_JOB_: Gather each line in the listing below that contains the string "General", copying every such line in full.

(Saved data entries)
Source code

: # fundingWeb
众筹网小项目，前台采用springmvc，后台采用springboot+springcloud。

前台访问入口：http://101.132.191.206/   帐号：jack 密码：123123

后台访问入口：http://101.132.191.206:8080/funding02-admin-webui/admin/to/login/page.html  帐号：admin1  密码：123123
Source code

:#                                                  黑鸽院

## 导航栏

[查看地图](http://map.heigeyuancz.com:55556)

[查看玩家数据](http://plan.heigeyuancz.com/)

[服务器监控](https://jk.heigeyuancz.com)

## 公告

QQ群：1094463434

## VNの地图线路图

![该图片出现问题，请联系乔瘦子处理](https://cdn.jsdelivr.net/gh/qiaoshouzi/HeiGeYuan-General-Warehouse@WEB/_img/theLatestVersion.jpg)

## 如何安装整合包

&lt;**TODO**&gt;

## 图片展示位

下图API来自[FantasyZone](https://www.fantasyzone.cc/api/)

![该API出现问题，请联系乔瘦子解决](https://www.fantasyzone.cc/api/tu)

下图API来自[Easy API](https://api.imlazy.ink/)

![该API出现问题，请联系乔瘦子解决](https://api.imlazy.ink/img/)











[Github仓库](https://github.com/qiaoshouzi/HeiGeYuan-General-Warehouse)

_REPLY_:
![该图片出现问题，请联系乔瘦子处理](https://cdn.jsdelivr.net/gh/qiaoshouzi/HeiGeYuan-General-Warehouse@WEB/_img/theLatestVersion.jpg)
[Github仓库](https://github.com/qiaoshouzi/HeiGeYuan-General-Warehouse)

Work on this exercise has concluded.